Esta crônica foi feita originalment para a filial deste blog no ViajeAqui. Mas como o portal não tem mais links diretos para os posts, então vai aqui a transcrição integral.
Volta e meia eu me refiro a uma viagem de quatro meses que eu fiz pela Europa (não importa quando; você provavelmente não tinha nascido) como o meu "mochilão". Pois faltei com a verdade, meritíssimo. Menti – nunca é tarde para admitir.
Quer dizer: zanzei pela Europa durante quatro meses, sim, andei muito, comi pouco, enjoei de museu e igreja pro resto da vida – mas não, não carreguei nenhuma mochila. Minhas roupas viajaram a bordo de uma mala de tamanho médio, de couro falso, avermelhado, com fivela grande e sem rodinhas. (Não me pergunte por quê, mas não lembro de haver malas com rodinhas naquela época.)
Achei o trambolho no maleiro da minha mãe. Era uma das malas mais novinhas; ali havia malas do tempo das diligências. Aparentemente minha mãe jamais se desfez de mala nenhuma na vida. Talvez porque mala não seja coisa que você doe na campanha do agasalho. Pensando bem, empregadas e porteiros não pedem malas velhas (devem preferir as novas, e com razão). Malas velhas não cabem no lixo e provavelmente não justificam uma visita do Lar André Luís.
Pensa que eu me importava de mochilar pela Europa com uma mala? Nem um pouquinho. Simplesmente não me passava pela cabeça gastar nenhum dos 3.000 dólares que eu tinha para todos aqueles meses (o dólar valia 9 francos, 165 pesetas, quase uma libra!) numa mochila.
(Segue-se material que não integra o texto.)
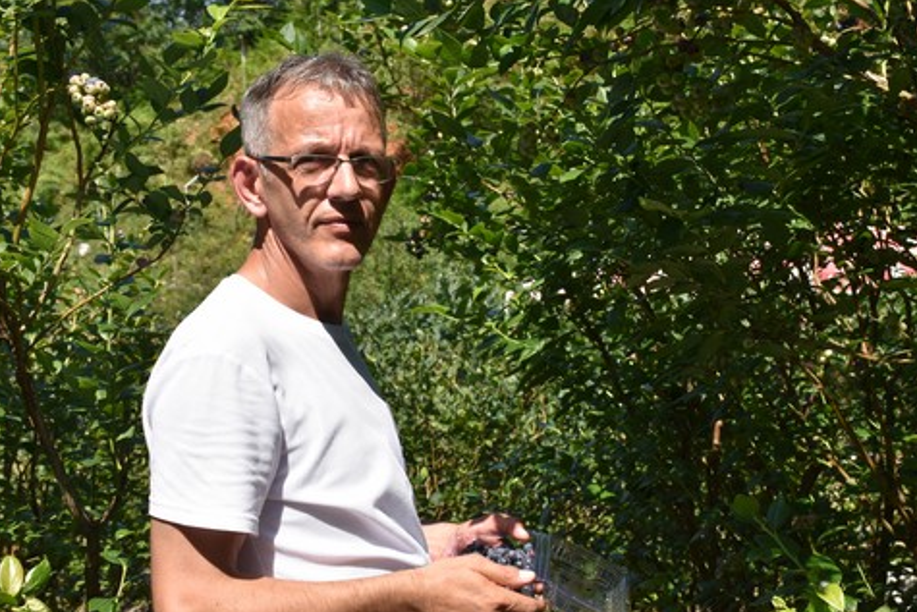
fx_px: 1401
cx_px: 471
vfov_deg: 24.6
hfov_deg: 36.2
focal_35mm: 55
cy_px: 333
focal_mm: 26
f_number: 8
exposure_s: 1/500
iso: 200
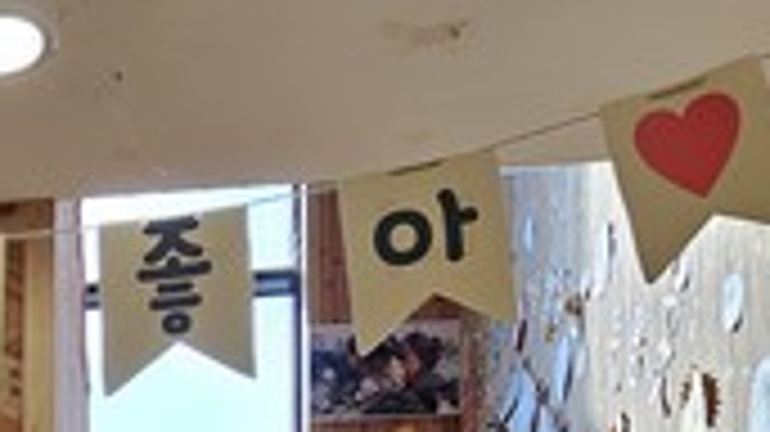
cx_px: -104
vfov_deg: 11.9
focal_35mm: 88
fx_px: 1796
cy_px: 927
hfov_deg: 22.6
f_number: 1.8
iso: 25
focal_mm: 5.4
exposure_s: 1/120
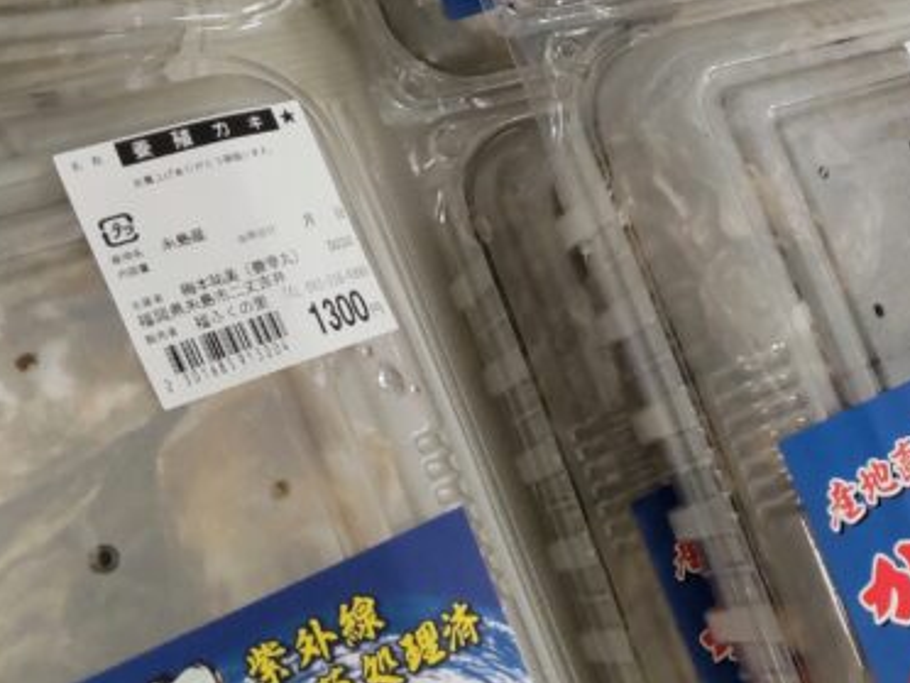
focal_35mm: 62
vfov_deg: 23.5
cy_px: 196
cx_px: 849
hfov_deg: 29.7
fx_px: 1630
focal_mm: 3.43
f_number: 2
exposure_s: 1/60
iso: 208
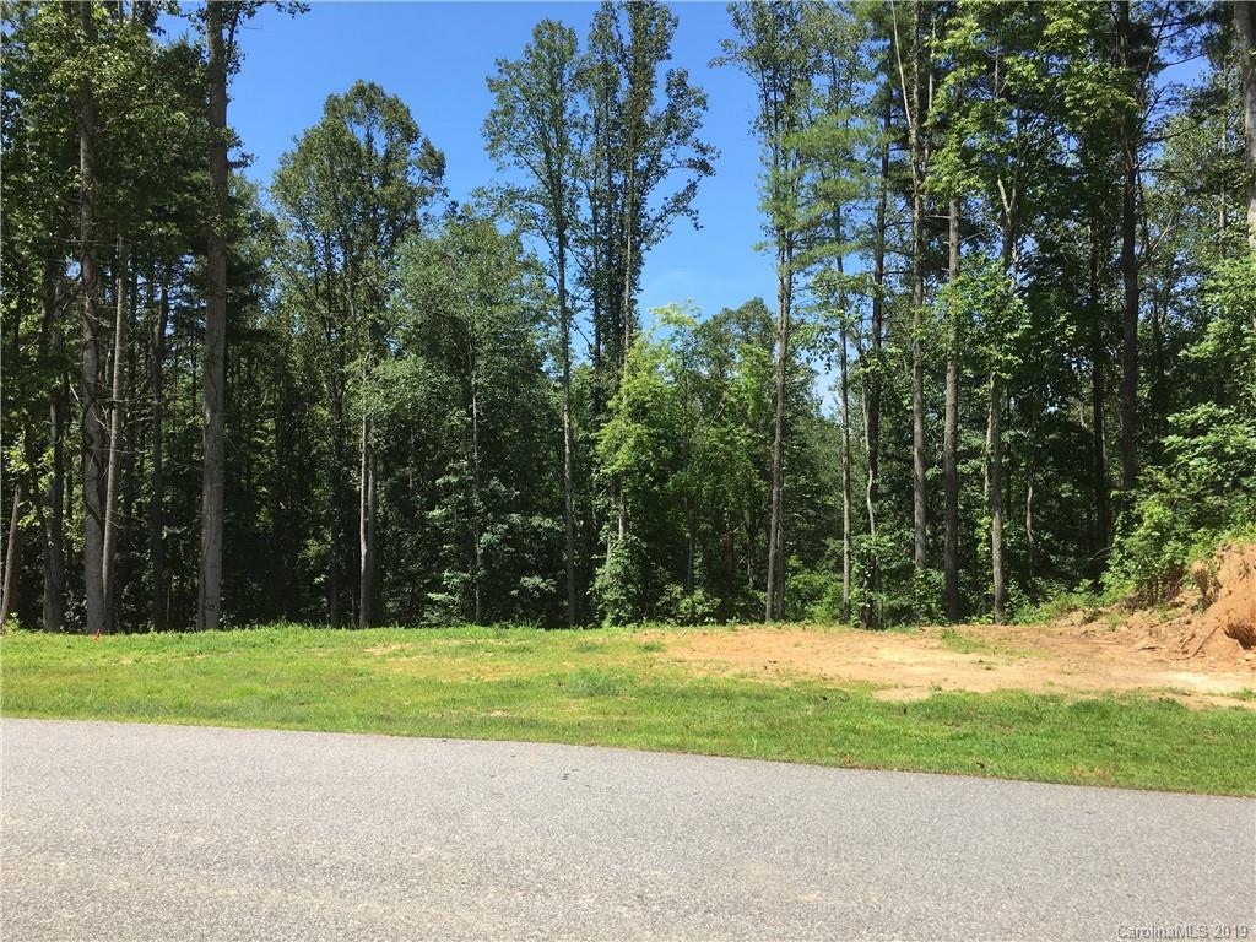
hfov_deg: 61.7
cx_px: 628
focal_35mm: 29
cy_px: 471
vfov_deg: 48.2
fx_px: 1052
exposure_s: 1/845
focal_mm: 4.15
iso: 25
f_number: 2.2
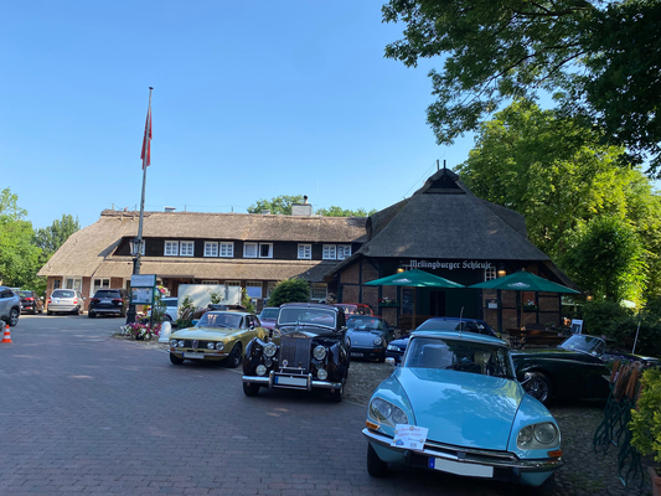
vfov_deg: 53.1
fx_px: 497
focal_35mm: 26
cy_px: 248
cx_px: 330
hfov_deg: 67.3
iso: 32
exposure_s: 1/1362
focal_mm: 4.25
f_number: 1.8
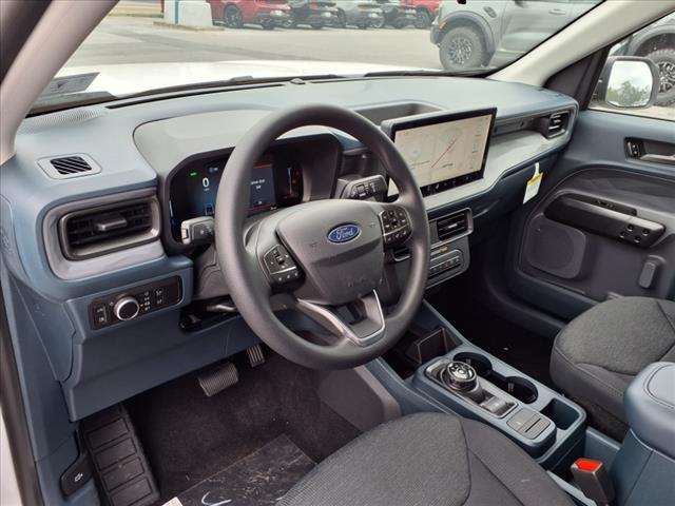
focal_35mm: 27
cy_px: 253
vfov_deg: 51.4
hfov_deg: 65.3
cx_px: 338
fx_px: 526
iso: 40
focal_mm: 3.58
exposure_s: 1/159
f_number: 1.9
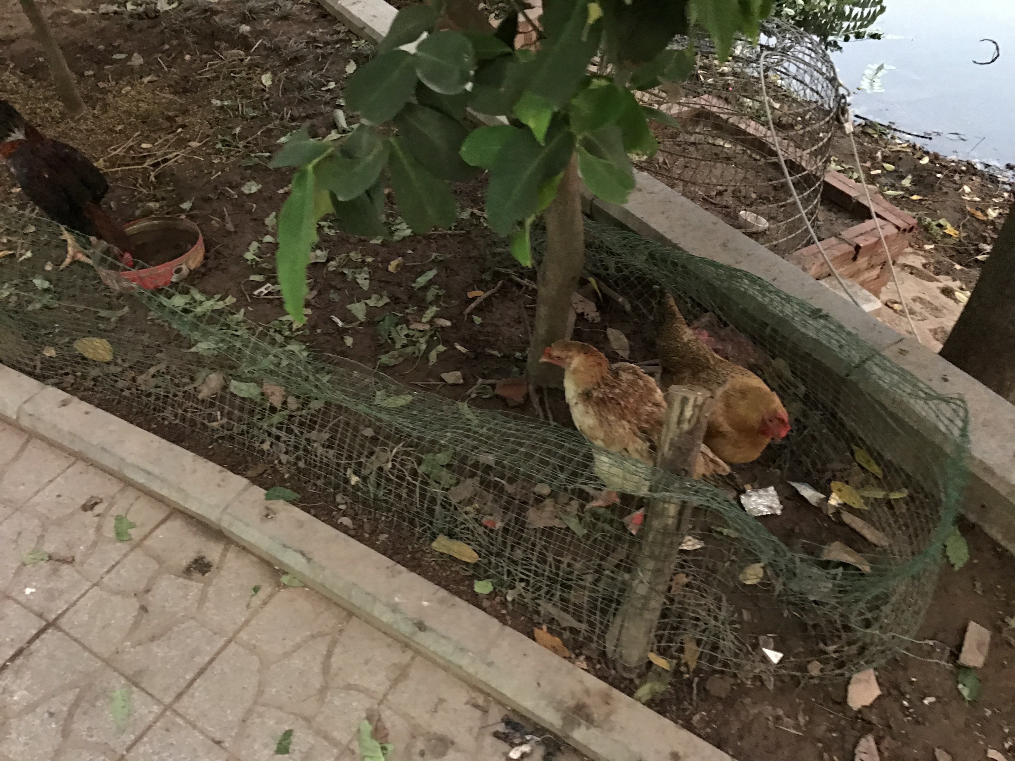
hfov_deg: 63.4
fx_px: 821
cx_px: 508
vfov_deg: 49.7
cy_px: 380
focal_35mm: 28
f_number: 1.8
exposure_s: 1/4
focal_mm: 3.99
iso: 100
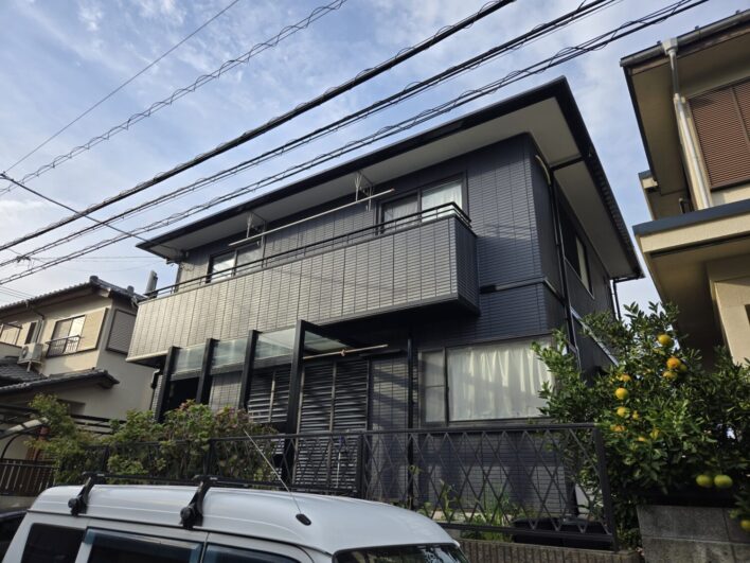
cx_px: 375
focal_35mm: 23
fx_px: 498
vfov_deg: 58.9
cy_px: 282
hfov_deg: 73.9
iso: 25
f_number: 1.8
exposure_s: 1/937
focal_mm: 5.4
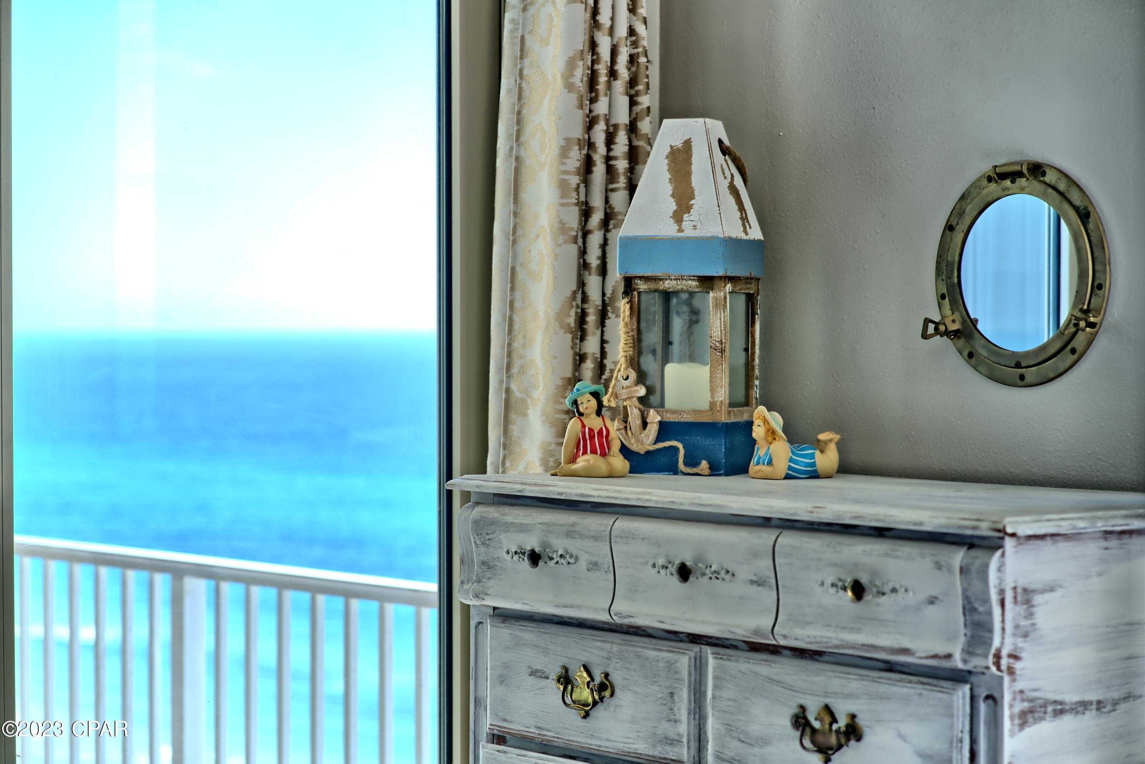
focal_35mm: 85
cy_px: 382
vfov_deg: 16.1
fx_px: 2704
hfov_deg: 23.9
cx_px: 572
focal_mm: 85
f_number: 4.5
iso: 100
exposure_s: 1/125
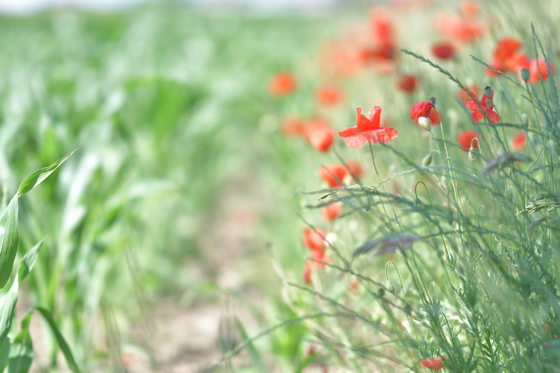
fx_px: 1975
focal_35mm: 127
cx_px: 280
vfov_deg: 10.8
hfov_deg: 16.1
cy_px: 186
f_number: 1.4
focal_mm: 85
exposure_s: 1/2000
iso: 100
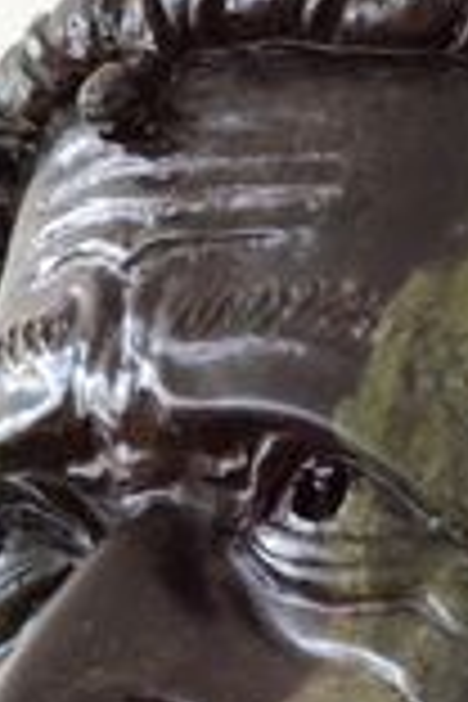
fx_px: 5616
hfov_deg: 4.7
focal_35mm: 288
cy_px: 1312
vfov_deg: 7.0
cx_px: 842
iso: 2500
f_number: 8
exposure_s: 1/50
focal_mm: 50
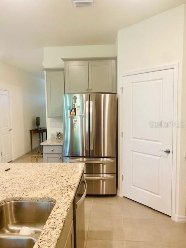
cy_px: 124
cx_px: 93
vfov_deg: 67.3
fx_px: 186
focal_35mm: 26
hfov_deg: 53.1
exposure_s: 1/60
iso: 125
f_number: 1.8
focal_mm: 4.25
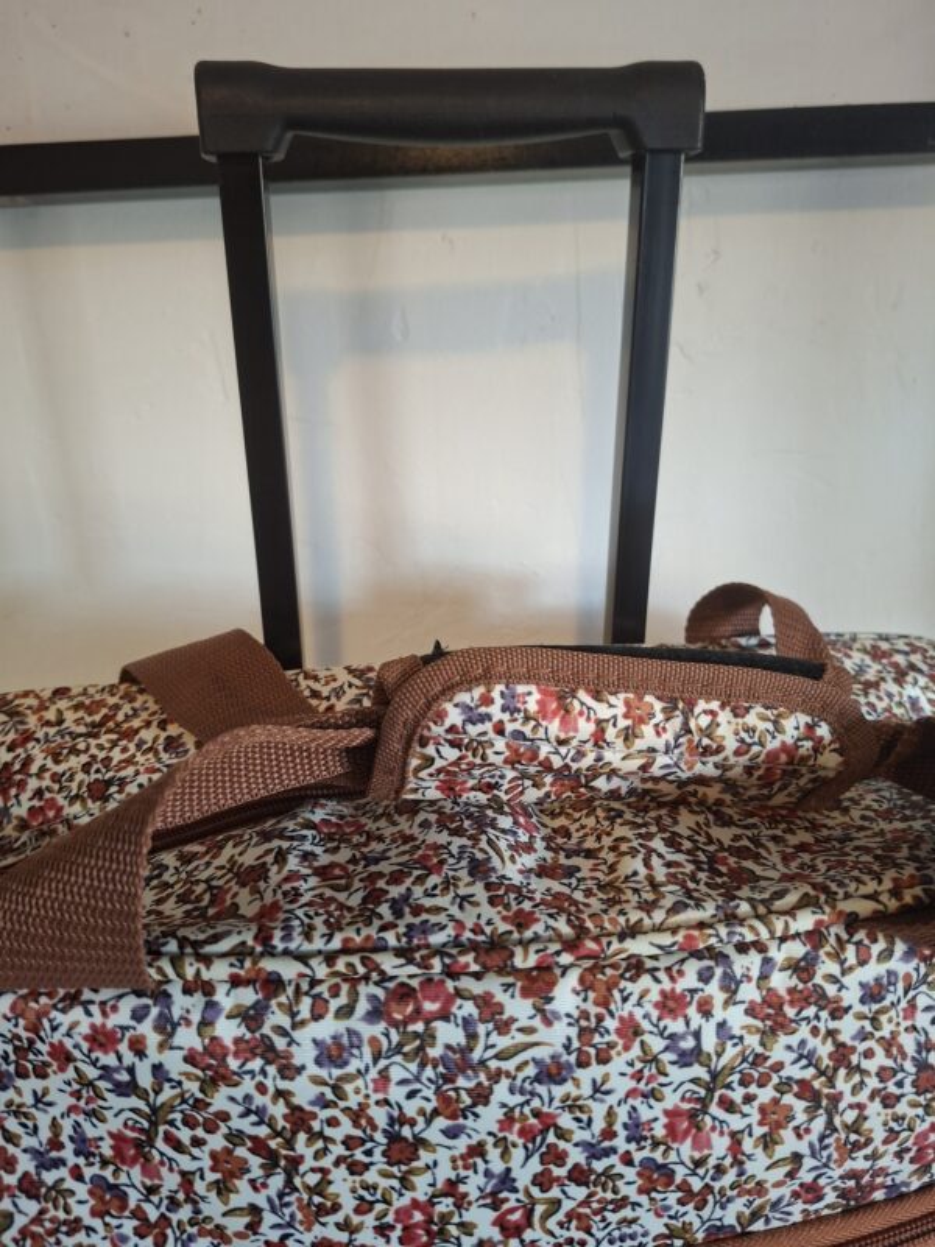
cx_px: 468
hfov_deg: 58.9
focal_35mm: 23
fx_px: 828
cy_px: 624
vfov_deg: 73.9
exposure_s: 1/33
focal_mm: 5.54
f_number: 1.8
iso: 400
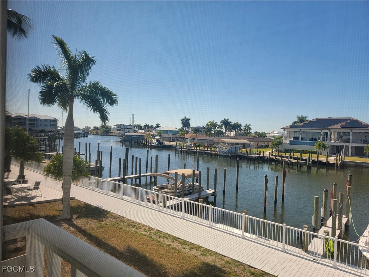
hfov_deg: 71.6
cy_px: 138
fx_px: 256
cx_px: 184
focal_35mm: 24
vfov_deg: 56.8
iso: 16
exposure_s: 1/453
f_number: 1.8
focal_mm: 6.7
E não pensei nisso nem nas incontáveis vezes em que precisei carregar a mala sem rodinha por quarteirões e mais quarteirões, subindo três andares de escada para perguntar se o hostal ou a pensione tinham vaga
(Está bem – de vez em quando eu deixava a mala desguarnecida no térreo – e talvez, inconscientemente, até torcesse para que roubassem a desgramada enquanto eu ia averiguar sobre preço e disponibilidade.)
Pois não é que, mais de duas décadas depois, eu me vi escolhendo uma mochila para viajar?
Não uma mochila para carregar tralha, laptop ou equipamento fotográfico. Essas eu tenho e sempre usei. O que eu fui comprar foi uma mochila de carregar roupa, nécessaire, calçado. Uma mochila que ia substituir a mala numa viagem.
Foi esquisito. Eu não tenho cara, peso ou jeito de mochileiro. Não me entenda mal – adoraria ter. Mas entrei na loja me sentindo o maior dos impostores.
É lógico que eu não perguntei sobre compartimento do cantil ou lugar para pendurar o saco de dormir. Só fiz perguntas erradas.
- Eu queria uma maior, mas que deixassem subir no avião.
- Tem compartimento reforçado pra laptop?
- Uma que dê pra roupa, laptop e câmera você não tem?
Não tinha. Saí da loja com uma Deuter 28 litros, que acomoda quase – quase! – tudo o que eu preciso para caminhar da Ponta do Corumbau ao Arraial d'Ajuda pela areia, durante doze dias, dormindo em cinco vilarejos. A câmera e a zoom (e mais um monte de fios) vão numa mochilinha auxiliar que eu já tinha.
E aqui estou eu, de novo, no papel de falso mochileiro. Em vez do mochilão, duas mochilinhas. Se eu ver que vou cruzar com algum andarilho com uma mochila de verdade, juro que me escondo.